## [小問 1]
記録の先頭から「building: (182, 220)」を含む行までを、両端の行も含めて、「road」を「street」に置き換えて書き直してください。ほかの部分はそのままにし、画像は答えに入れないでください。

## [読む文章]
--------------------
EDEN/エデン(2014年製作の映画)
3.3
うん、やっぱりフランス映画だなって感想。
もうほんと、自分がアメリカ映画に毒されてるのがよくわかる。

あの、冒頭に掴みのないかんじ。キャラクターをハッキリも打ち出さない感じが気になってしまって。
時間とともに一本一本ひかれていく凡庸な線によって、最終的には厚みのあるキャラクター像が浮かび上がるから、我慢してみればそれなりだけど。エンタメ要素が足りなすぎて、欲求不満です。

でも、もともとハウスミュージックがすきだったり、当時のクラブシーンを体験している人には何か違う輝きがあるのかもだけど、音楽に詳しくないし、自分にとってはあんまりそういうとこで楽しかった思い出がないので…。

あと、これは言いたい。
いやもうこれだけが言いたい!
お金にならないとか、お金がないからとかが彼の挫折に繋がっているけど、一番は才能がなかったんでしょ?どれだけ放蕩してたって、飛び抜けた存在ならペイできるわけで。
--------------------
## [データ項目]

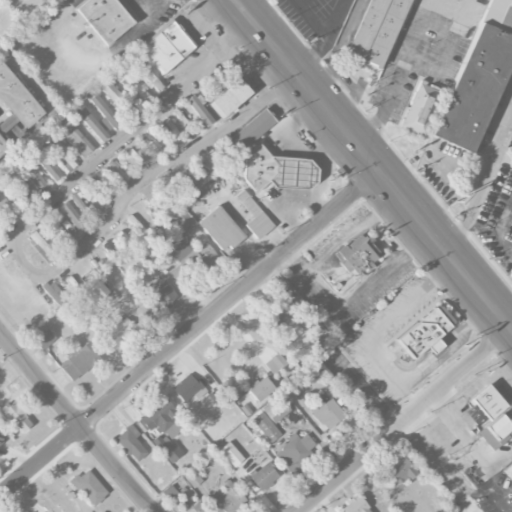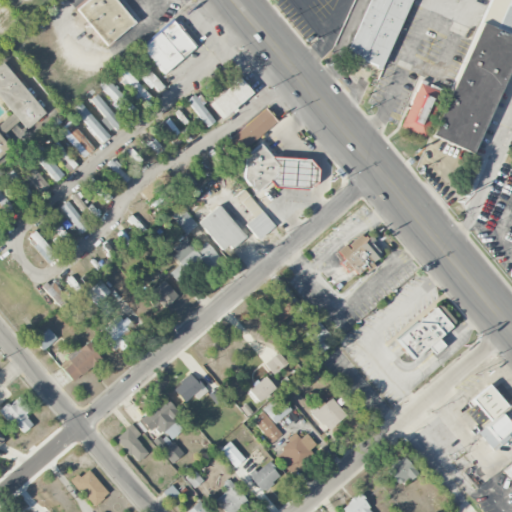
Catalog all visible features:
building: (104, 18)
building: (105, 18)
road: (336, 18)
building: (376, 30)
building: (380, 31)
road: (327, 37)
road: (66, 42)
building: (168, 46)
building: (167, 47)
road: (400, 75)
building: (478, 76)
building: (477, 77)
building: (149, 78)
building: (133, 86)
building: (230, 96)
building: (116, 98)
building: (228, 98)
road: (50, 106)
building: (16, 107)
building: (421, 108)
building: (420, 109)
building: (199, 110)
building: (105, 112)
building: (90, 122)
building: (168, 127)
building: (252, 130)
building: (78, 140)
building: (3, 145)
building: (154, 147)
building: (63, 155)
building: (43, 161)
road: (372, 164)
road: (488, 165)
building: (275, 170)
building: (117, 171)
building: (276, 171)
building: (31, 174)
building: (155, 186)
building: (98, 190)
building: (21, 192)
building: (76, 201)
building: (4, 203)
building: (91, 213)
building: (253, 216)
building: (73, 217)
building: (182, 220)
building: (135, 224)
building: (220, 229)
road: (351, 234)
building: (59, 235)
road: (455, 238)
building: (41, 246)
building: (107, 250)
building: (357, 252)
building: (359, 254)
building: (192, 257)
road: (298, 262)
road: (24, 265)
building: (72, 283)
road: (368, 285)
building: (97, 292)
building: (162, 295)
building: (278, 312)
building: (425, 331)
building: (425, 332)
road: (189, 333)
building: (118, 334)
building: (319, 337)
building: (44, 339)
building: (79, 361)
building: (275, 364)
building: (189, 389)
building: (260, 389)
building: (214, 397)
building: (487, 402)
building: (276, 409)
building: (326, 413)
building: (16, 414)
building: (492, 416)
road: (403, 419)
road: (77, 420)
building: (160, 420)
building: (266, 427)
building: (497, 428)
building: (1, 440)
road: (468, 442)
building: (131, 443)
building: (166, 448)
building: (296, 451)
building: (231, 454)
road: (435, 467)
building: (509, 469)
building: (400, 470)
building: (508, 470)
building: (264, 476)
building: (192, 479)
building: (89, 487)
building: (229, 498)
building: (356, 505)
building: (197, 508)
--------------------
## [小問 2]
映画『EDEN/エデン』の感想文を、最後の文の後から書き継いでください。

## [結果 1]
Catalog all visible features:
building: (104, 18)
building: (105, 18)
street: (336, 18)
building: (376, 30)
building: (380, 31)
street: (327, 37)
street: (66, 42)
building: (168, 46)
building: (167, 47)
street: (400, 75)
building: (478, 76)
building: (477, 77)
building: (149, 78)
building: (133, 86)
building: (230, 96)
building: (116, 98)
building: (228, 98)
street: (50, 106)
building: (16, 107)
building: (421, 108)
building: (420, 109)
building: (199, 110)
building: (105, 112)
building: (90, 122)
building: (168, 127)
building: (252, 130)
building: (78, 140)
building: (3, 145)
building: (154, 147)
building: (63, 155)
building: (43, 161)
street: (372, 164)
street: (488, 165)
building: (275, 170)
building: (117, 171)
building: (276, 171)
building: (31, 174)
building: (155, 186)
building: (98, 190)
building: (21, 192)
building: (76, 201)
building: (4, 203)
building: (91, 213)
building: (253, 216)
building: (73, 217)
building: (182, 220)

## [結果 2]
それをちゃんと描くべきだったと思う。それをお金だけに持っていったとこが現実主義な女性監督らしいなと。

男の子はあそこまで情熱的にやりたい夢があれば、お金がなくても簡単には諦めきれないんだよ。子供ができたとか、親の介護とか、そういう理由なら別の道にすすむことはある。でも、それも、あれがなければとか、これがなければとか、自分に言い訳ができるから他の道に進むことができるのであって、男の夢はそれぐらい宙に浮いてるもので、捕まえるのが厄介なものなんです。

だからこそ、自分に才能がなかったと受け入れることが唯一の挫折であり、再生へのスタートなのに、それが描かれていなかったのか残念無念。
それか、彼自身がもともと惰性でドライに音楽と向き合っていただけで、もともと彼に夢などなかったのかもしれないというなら、その気付きを描くべきだった。

(もしかしたら、劇中で流れている音楽の中に、彼がそれを聞く表情にそのニュアンスがあるなら、もう自分にはわからないけど…)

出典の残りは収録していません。